At a HackYale event two nights later in New

Haven, there are no laptops in sight as Katie Rae speaks to about 40 students in a Timothy Dwight common space. Rae is the managing director for the Boston branch of TechStars, one of the country’s most successful startup incubators. “If you become a big banker, you will make more money than almost anyone will in tech,” Rae tells them. “[But] your life expectancy is much, much lower. When you join a startup, every day is really interesting. It may not be as much money in the beginning, but you’re creating something. Know that your expected joy will be much higher, even when you fail.”

TechStars selects about ten startups at each location from a pool of over 1,000 applicants; the winners are granted $18,000 in funds, support from 100 professional mentors, and sometimes well over $100,000 once the project gets going. In return, the startups give six percent of their profits to TechStars. Nearly all of the companies accepted to TechStars are still active or have been bought. Katie Rae chooses which startups to fund.

Rae later said of building a campus startup culture, “If you get a couple of successes, it starts to snowball really quickly. Yale can do that. But it’s a cultural shift. You have to have a student population that also cares.” She added, “I’m willing to bet that with enough strong students, you could do it without professors.”

Facing the HackYale group, she says, “I need a volunteer who has an idea.”

One student stands up warily in front of everyone. She aims both arms straight out at him: “You have thirty seconds. Pitch your idea.”

Several try their unrehearsed pitches. “The core skill that anyone learns in a startup is listening,” she says. “The best do it really, really well.” She checks her watch. “I have time for one more. Is anyone working on something right now?”

There is a sudden moment of uncomfortable silence. Will Gaybrick, sitting in the front, glances back at Gross, nods, and starts to point an index finger. Gross is the youngest Yale student working on Amicus, providing more than 20 hours a week of coding. When Croom considers which Yale student would take over Bluebook next year, he says, “Probably Bay.”

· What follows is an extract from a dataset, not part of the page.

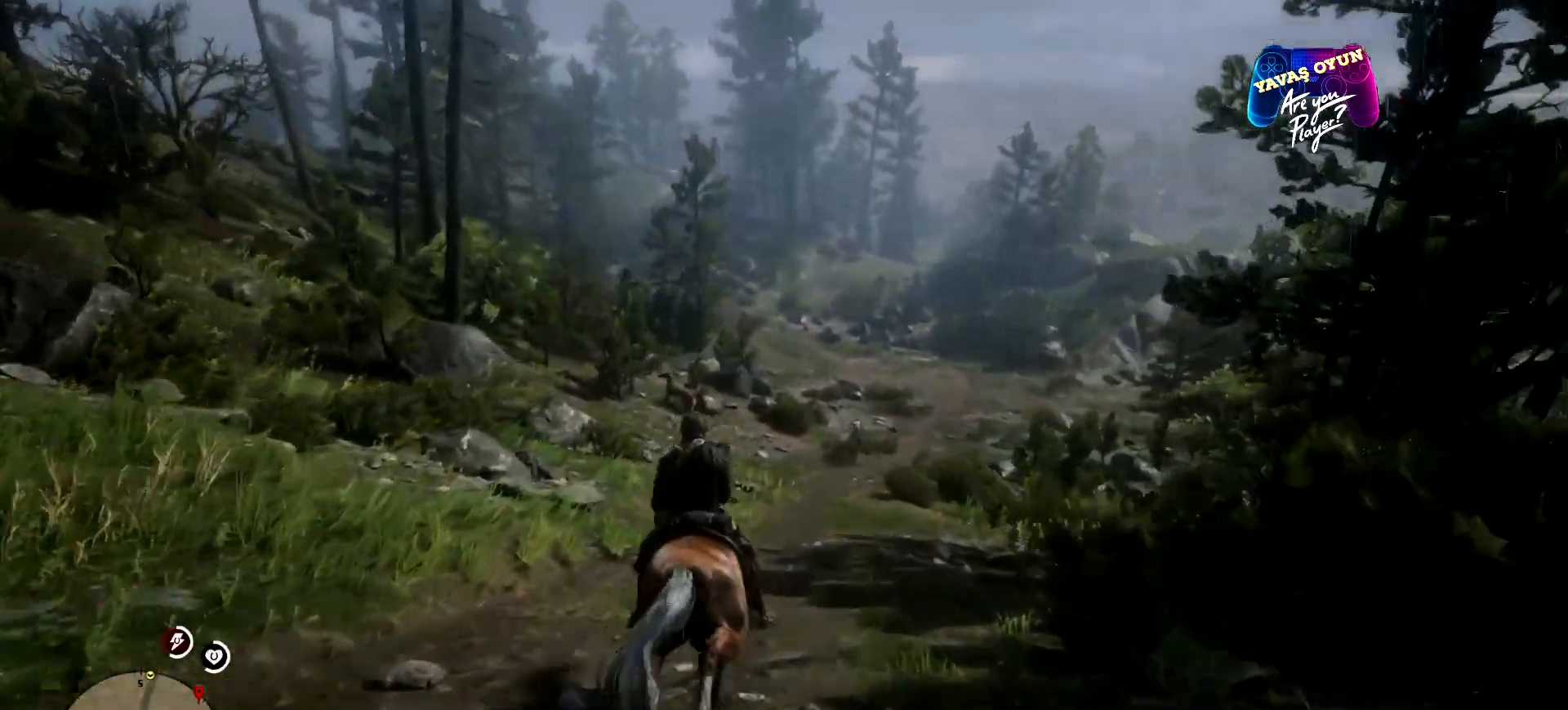
{"buttons": [], "left_stick": "up", "right_stick": "center", "events": [[33, "A", "down"], [233, "A", "up"], [300, "A", "down"], [433, "A", "up"]]}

For a lingering moment, it feels like Gross is going to pitch Amicus, the kind of idea that Katie Rae would consider funding. Gross sits down and faces a room full of interested eyes:

“This isn’t what I’m actually building, but I’d like to build it. I don’t know if any of you have heard of Klout, with a k, like a measure of how cool you are on the Internet? I want to make Klout, but for bros. Instead of how popular you are on Facebook and what your re-tweet potential is, we see how often you say things like ‘keg stand!’ and ‘Natty Light!’ and ‘Brah!’—and then you get a bro score, and you can push it on your Facebook wall.”

“Stop!” Katie Rae yells jokingly.

“It’s gonna be huge!” Gross says.

Gross could have pitched Amicus, but he didn’t. He and all of Yale’s coders, in a culture independent of the university in whose rooms they work, have figured out how to do things on their own.